Fragmento:

=-=-=

Es exigente y perfeccionista. Para amasar escucha El encuentro de Alizzz y Amaia o un podcast de Isa Calderón en 'Deforme semanal'. Para relajarse, no le pueden faltar vinos espumosos o un fino de Jerez. La vida en su campo de El Puerto la mantiene conectada a los granados o las higueras de su terreno, que prepara con quesos y encurtidos al sol.
"Me puedo sentar en una barra sola y pegarme allí toda la tarde simplemente viendo lo que pasa en el bar"
“Cuando mi madre se divorció tuvo que montar un bar para sacarnos adelante a mi hermana y a mí. Yo empecé a trabajar aquí y hacía los veranos y las tardes. Poco a poco me fui dando cuenta de que me gustaba mucho. Bueno, la verdad es que los bares me flipan, en términos generales. Me puedo sentar en una barra sola y pegarme allí toda la tarde simplemente viendo lo que pasa en el bar”. Estos fueron los principios de Chantal en este mundo. Más tarde, en la Escuela de Hostelería, vivió una experiencia parecida a un “campamento militar”, porque allí “los platos volaban cuando al jefe de cocina no le gustaba como estaban emplatados”.

=-=-=

Extractos de datos:
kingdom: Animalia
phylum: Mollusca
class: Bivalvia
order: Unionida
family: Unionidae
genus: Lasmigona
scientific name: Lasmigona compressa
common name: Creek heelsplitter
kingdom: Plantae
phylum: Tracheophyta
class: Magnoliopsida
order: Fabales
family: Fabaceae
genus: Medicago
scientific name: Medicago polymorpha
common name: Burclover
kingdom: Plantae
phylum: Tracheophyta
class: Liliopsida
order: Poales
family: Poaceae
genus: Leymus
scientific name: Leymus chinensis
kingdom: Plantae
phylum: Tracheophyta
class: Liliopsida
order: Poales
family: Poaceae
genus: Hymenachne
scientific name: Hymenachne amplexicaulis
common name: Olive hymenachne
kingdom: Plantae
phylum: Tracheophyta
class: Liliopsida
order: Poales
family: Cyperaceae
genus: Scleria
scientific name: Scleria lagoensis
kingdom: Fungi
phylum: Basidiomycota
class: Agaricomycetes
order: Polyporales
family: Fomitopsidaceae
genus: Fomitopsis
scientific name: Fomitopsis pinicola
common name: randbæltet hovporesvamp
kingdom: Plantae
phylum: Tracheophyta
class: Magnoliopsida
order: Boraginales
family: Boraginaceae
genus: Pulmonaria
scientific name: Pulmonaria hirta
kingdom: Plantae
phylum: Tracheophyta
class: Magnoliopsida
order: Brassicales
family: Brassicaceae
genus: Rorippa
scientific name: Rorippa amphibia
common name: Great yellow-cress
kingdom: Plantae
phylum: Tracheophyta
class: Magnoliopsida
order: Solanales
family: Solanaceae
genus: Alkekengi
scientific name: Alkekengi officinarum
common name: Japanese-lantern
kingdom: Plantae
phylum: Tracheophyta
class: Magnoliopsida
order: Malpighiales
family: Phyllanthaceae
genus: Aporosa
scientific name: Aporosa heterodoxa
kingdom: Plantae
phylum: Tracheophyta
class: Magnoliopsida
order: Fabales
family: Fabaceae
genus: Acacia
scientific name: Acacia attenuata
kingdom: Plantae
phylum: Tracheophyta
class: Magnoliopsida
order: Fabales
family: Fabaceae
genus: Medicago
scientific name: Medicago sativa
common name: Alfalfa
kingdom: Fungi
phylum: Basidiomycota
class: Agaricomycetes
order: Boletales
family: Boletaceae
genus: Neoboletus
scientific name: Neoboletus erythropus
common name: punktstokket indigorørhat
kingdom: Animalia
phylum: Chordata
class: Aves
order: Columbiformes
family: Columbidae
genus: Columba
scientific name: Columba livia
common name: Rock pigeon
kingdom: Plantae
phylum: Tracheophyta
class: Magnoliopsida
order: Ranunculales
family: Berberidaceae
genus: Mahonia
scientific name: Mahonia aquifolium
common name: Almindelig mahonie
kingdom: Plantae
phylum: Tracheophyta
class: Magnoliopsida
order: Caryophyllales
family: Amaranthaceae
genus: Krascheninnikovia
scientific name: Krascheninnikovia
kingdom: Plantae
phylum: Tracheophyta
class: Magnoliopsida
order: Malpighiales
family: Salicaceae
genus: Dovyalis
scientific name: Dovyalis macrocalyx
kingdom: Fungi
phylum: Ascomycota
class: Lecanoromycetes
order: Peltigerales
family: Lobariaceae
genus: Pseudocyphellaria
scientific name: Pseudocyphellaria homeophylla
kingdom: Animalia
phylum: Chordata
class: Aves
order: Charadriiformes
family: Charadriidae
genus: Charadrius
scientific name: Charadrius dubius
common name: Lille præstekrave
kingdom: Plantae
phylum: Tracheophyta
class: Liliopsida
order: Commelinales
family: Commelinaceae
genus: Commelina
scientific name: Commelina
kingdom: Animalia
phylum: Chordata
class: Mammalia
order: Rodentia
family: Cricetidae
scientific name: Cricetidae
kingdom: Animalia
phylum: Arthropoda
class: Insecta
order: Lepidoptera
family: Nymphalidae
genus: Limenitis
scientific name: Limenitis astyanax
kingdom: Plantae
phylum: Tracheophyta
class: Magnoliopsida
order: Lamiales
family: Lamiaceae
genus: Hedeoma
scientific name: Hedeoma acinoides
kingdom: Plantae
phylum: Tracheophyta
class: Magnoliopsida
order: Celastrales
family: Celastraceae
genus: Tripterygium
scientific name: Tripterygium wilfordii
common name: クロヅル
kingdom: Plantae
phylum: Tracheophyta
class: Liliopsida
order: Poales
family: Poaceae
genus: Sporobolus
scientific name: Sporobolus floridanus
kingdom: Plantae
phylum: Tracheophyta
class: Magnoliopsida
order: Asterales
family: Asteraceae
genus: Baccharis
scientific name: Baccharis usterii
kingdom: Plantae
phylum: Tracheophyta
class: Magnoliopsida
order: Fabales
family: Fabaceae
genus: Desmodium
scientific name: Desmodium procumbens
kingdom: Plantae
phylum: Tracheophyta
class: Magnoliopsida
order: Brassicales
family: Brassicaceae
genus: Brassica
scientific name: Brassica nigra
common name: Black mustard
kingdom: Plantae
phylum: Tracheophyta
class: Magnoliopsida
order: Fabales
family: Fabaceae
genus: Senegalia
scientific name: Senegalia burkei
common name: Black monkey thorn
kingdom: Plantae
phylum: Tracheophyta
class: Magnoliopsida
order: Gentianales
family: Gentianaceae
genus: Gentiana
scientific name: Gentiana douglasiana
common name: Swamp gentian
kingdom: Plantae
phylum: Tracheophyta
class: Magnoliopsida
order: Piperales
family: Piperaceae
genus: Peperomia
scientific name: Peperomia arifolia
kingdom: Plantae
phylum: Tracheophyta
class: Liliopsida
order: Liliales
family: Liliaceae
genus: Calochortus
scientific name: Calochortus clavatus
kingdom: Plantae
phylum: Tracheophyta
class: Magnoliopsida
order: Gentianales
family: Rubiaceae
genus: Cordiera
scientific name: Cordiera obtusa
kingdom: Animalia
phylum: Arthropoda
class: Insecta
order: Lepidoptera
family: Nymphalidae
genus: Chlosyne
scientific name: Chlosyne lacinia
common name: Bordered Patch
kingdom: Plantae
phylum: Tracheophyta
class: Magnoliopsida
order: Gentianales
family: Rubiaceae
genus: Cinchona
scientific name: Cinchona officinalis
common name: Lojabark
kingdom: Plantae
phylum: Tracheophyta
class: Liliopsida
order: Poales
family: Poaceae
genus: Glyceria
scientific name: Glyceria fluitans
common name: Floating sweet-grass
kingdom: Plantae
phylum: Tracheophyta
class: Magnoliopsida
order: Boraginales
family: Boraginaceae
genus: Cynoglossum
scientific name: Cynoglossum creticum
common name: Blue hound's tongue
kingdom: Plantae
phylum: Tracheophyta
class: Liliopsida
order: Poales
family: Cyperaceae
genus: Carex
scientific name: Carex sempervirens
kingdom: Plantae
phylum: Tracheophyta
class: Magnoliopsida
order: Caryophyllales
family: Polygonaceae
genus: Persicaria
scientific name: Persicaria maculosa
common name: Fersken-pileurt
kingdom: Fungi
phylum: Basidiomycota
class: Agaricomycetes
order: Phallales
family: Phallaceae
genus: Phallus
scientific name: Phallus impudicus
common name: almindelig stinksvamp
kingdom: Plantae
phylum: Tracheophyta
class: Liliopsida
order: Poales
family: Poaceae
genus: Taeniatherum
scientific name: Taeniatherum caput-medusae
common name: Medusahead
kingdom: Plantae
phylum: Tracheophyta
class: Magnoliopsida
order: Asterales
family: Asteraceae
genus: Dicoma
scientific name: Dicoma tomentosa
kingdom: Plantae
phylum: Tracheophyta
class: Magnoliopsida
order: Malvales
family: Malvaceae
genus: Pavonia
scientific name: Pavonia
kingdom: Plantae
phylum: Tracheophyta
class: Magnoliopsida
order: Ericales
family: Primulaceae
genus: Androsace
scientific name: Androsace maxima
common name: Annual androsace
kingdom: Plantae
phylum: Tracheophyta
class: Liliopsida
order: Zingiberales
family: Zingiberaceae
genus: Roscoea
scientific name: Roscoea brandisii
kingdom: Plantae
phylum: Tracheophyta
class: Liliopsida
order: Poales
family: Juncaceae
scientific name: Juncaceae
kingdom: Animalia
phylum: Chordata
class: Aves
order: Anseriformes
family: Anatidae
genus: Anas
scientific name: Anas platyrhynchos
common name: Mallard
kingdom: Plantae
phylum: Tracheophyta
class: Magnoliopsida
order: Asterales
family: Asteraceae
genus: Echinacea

=-=-=

Conjunto de tareas:
[a] Reproduzca el pasaje del fragmento comprendido entre «Es exigente y» y «encurtidos al sol.», ambos inclusive.
[b] Conteste brevemente, según el fragmento:
(i) ¿Qué bebidas no le pueden faltar a Chantal para relajarse?
(ii) ¿Qué tuvo que montar su madre tras divorciarse?
(iii) ¿A qué se parecía su experiencia en la Escuela de Hostelería?

Lista de respuestas:
[a]
Es exigente y perfeccionista. Para amasar escucha El encuentro de Alizzz y Amaia o un podcast de Isa Calderón en 'Deforme semanal'. Para relajarse, no le pueden faltar vinos espumosos o un fino de Jerez. La vida en su campo de El Puerto la mantiene conectada a los granados o las higueras de su terreno, que prepara con quesos y encurtidos al sol.

[b]
(i) Vinos espumosos o un fino de Jerez.
(ii) Un bar.
(iii) A un «campamento militar».